Abdurrahman Azzam yang saat itu telah mendengar seruan dari Mufti Besar Palestina, Syekh Muhammad Amin Al-Husaini (September 1944) dan Pengusaha Media asal Palestina yang tinggal di Mesir, Muhammad Ali Al-Taher terus berupaya melakukan berbagai cara untuk menggali informasi tentang Indonesia.
Salah satunya meminta bantuan kepada Duta Besar Belanda di Kairo. Namun permintaan Azzam tidak segera disambut baik Belanda, mereka berusaha menggagalkan perjuangan diplomasi Indonesia tersebut.
Belanda saat itu melalui Wakil Dagangnya Graaf W. C. van Rechteren Limburg dan Cornelis Adriaanse berusaha menggagalkan upaya Indonesia dengan melobi PM Mesir, Mahmoud Fahmi Nokrasyi Pasha.
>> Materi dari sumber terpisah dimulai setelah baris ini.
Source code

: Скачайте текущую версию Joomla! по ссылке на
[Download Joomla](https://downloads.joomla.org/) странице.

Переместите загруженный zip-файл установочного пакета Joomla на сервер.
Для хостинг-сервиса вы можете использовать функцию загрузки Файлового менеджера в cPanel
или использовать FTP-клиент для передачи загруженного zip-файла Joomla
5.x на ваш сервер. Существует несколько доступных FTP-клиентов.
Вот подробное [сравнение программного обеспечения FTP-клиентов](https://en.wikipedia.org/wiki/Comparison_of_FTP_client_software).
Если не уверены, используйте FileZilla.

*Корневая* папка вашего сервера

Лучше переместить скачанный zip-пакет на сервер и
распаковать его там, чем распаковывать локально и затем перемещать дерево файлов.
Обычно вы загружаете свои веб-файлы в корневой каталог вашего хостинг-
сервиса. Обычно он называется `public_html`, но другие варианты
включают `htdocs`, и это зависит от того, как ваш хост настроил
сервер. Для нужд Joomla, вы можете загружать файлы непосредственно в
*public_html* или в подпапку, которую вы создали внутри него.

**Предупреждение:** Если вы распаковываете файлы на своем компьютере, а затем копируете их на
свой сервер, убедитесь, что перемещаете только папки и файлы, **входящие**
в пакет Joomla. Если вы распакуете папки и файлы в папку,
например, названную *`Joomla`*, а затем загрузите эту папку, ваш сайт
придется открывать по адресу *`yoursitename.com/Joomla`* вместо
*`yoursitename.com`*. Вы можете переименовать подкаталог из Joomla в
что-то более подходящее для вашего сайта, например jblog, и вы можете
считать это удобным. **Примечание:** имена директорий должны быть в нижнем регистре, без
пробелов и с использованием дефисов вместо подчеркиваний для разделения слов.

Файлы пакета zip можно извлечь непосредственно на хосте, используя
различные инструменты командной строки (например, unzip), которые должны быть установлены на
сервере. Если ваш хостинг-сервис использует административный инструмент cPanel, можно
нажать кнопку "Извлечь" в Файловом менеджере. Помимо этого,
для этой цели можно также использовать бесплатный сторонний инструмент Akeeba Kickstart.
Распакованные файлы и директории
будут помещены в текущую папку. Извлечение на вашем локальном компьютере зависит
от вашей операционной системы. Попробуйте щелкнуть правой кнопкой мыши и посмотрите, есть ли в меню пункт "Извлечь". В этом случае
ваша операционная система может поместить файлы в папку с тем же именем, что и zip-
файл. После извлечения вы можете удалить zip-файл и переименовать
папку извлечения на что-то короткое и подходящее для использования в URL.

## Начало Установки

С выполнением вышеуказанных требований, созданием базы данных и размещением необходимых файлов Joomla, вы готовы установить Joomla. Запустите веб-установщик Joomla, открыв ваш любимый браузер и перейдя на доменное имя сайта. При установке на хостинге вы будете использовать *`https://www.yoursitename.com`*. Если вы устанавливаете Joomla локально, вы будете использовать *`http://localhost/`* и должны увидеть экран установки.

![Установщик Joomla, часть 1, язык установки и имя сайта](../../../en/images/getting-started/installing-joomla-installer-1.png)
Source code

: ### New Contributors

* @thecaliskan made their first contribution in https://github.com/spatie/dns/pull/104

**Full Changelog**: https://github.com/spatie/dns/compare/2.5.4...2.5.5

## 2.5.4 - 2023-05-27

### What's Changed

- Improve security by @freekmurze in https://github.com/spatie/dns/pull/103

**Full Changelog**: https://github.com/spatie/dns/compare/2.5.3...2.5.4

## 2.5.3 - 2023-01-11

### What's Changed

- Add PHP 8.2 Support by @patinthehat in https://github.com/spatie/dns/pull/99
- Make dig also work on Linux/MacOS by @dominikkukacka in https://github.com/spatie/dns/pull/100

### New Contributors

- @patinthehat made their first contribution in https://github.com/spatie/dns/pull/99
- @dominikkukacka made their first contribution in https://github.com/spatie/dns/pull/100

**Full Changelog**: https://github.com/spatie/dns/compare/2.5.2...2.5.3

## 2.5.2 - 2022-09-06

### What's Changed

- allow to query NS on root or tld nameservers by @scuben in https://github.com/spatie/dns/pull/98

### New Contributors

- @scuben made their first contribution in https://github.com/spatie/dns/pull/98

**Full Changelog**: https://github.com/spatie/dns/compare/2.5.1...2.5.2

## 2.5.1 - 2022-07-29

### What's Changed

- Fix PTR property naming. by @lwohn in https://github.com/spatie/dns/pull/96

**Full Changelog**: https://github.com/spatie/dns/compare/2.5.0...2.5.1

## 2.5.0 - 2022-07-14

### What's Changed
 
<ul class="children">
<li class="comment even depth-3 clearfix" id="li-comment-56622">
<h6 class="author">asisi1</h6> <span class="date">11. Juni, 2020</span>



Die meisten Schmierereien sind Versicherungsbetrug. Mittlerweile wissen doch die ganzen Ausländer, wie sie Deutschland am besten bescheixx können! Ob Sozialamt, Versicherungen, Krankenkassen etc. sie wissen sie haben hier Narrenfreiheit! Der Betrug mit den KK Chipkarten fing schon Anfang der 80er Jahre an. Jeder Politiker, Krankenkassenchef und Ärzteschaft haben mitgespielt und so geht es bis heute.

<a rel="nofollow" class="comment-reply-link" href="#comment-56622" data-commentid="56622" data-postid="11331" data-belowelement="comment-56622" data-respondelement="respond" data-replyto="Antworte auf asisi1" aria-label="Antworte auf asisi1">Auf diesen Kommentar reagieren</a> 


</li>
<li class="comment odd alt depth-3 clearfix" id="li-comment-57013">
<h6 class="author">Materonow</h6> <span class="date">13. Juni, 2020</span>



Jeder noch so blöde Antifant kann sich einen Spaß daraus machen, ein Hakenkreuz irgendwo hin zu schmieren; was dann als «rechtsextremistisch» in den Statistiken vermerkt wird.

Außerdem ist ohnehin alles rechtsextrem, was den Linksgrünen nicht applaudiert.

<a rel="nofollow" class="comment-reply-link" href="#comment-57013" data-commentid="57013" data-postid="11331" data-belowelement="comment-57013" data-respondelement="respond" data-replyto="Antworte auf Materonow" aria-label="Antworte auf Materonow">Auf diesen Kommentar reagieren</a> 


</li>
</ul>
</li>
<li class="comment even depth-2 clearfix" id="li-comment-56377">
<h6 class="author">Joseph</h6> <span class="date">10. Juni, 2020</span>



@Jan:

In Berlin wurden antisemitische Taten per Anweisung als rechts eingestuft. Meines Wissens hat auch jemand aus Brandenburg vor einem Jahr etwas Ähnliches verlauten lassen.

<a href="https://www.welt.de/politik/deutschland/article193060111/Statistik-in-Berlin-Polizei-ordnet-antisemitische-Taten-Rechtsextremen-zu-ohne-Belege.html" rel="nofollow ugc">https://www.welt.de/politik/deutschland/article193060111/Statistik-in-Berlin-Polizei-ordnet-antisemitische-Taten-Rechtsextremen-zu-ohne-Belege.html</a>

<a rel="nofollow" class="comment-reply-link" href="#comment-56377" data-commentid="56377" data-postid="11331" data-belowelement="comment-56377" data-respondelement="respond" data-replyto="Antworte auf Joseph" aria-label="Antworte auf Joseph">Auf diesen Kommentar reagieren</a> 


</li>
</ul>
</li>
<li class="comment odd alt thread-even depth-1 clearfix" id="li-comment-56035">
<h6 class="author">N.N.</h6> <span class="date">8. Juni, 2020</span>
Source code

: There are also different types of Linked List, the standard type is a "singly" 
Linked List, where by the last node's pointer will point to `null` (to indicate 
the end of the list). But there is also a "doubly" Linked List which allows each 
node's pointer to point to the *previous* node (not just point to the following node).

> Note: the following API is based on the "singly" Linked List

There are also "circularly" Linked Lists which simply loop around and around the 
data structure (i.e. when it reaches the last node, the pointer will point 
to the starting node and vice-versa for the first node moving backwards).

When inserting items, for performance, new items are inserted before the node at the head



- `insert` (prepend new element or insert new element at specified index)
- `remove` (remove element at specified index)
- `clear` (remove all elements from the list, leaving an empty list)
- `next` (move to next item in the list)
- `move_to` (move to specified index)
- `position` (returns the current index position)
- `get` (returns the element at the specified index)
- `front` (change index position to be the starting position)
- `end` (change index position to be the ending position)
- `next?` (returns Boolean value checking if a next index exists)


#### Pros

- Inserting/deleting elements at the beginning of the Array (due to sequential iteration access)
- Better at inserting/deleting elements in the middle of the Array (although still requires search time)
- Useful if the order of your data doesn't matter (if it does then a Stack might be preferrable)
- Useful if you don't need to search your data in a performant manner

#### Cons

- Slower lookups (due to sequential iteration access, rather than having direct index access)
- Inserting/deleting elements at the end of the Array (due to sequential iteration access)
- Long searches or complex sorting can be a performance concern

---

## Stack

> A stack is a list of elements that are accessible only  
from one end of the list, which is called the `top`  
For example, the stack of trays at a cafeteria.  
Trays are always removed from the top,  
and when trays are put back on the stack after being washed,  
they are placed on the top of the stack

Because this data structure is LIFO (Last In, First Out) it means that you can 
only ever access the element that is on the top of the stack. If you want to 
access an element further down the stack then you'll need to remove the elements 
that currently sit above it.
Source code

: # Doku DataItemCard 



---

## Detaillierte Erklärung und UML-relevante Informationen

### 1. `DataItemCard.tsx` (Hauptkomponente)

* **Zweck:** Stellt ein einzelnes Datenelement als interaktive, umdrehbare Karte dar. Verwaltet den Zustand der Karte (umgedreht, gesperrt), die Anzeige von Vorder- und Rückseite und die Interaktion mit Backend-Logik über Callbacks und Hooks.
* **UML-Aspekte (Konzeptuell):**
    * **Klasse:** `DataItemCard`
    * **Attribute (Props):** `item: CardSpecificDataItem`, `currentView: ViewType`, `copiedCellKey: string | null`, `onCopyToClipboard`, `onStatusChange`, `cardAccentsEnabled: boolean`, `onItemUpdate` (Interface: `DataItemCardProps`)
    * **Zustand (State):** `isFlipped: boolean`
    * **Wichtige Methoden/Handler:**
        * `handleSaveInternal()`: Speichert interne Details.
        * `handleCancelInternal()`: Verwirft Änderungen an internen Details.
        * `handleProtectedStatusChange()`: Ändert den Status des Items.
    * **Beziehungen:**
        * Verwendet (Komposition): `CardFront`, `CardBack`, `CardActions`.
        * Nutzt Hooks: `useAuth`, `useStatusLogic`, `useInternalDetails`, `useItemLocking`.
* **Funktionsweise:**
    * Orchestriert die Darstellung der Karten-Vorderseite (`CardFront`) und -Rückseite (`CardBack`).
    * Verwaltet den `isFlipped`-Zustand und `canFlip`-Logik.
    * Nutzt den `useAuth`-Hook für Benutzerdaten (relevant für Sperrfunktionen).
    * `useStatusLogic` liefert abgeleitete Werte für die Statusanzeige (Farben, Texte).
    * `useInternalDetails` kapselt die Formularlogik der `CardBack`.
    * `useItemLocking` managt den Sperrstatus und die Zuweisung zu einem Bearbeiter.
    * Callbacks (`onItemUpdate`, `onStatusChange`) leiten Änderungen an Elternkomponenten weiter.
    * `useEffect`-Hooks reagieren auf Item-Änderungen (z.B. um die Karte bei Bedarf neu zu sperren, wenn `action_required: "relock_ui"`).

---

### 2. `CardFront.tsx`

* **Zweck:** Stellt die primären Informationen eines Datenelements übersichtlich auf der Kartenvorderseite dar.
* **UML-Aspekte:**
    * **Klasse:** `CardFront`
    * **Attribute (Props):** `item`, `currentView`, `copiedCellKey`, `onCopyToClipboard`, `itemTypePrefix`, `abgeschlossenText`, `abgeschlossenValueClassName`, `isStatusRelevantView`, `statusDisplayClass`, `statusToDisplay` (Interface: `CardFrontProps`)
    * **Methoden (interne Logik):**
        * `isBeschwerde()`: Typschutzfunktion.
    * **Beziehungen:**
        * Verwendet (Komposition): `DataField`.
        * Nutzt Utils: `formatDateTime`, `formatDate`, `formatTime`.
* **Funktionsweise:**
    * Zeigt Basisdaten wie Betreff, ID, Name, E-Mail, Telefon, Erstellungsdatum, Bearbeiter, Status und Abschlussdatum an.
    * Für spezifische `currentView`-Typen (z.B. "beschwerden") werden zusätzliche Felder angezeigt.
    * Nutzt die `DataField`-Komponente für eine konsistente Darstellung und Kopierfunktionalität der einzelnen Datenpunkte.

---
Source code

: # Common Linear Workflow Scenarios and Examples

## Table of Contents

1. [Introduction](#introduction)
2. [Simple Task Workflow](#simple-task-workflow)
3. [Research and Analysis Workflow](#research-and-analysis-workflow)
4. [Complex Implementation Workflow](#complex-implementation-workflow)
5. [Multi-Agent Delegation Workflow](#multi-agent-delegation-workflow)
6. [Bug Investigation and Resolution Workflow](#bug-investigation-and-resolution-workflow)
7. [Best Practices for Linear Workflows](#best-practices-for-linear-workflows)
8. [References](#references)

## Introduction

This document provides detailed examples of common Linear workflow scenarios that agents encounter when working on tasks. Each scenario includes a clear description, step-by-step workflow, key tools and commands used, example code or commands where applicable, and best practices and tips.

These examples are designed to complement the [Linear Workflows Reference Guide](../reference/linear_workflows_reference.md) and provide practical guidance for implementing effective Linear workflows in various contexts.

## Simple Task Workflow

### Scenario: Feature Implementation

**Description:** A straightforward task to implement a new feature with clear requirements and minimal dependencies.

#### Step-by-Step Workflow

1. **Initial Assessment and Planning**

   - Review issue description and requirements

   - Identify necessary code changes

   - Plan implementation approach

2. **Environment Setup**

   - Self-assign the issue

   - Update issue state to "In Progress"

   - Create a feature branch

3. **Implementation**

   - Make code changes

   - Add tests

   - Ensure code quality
Kisah diplomasi yang sempat penuh ketidakpastian bagi Indonesia digambarkan dalam sebuah film berjudul Moonrise Over Egypt (2018). Upaya Belanda cukup berhasil dengan ditundanya pengakuan kedaulatan untuk Indonesia hingga bulan Juni 1947.
Pertemuan dengan para petinggi Mesir pun harus menunggu waktu hingga tiga bulan lamanya. Pertemuan resmi dengan para pejabat Mesir ini bahkan baru terselenggara atas bantuan Konsul Jenderal Mesir di India, Mohammad Abdul Mun’im.
Suksesnya pertemuan antara Indonesia dan Mesir ditandai dengan keputusan kabinet Mesir untuk mendukung Indonesia. Berita keputusan kabinet ini banyak menghiasi koran-koran di Mesir pada 9 Juni 1947.
Atas bantuan Mohammad Abdul Mun’im tersebut pada 10 Juni 1947 kedua negara resmi tandatangani perjanjian diplomatiknya.
Usai berjuang mendapatkan dukungan dari Mesir, Haji Agus Salim melanjutkan perjalanan ke sejumlah negara anggota Liga Arab seperti Suriah, Yaman, Irak, Arab Saudi, Lebanon dan Afganistan.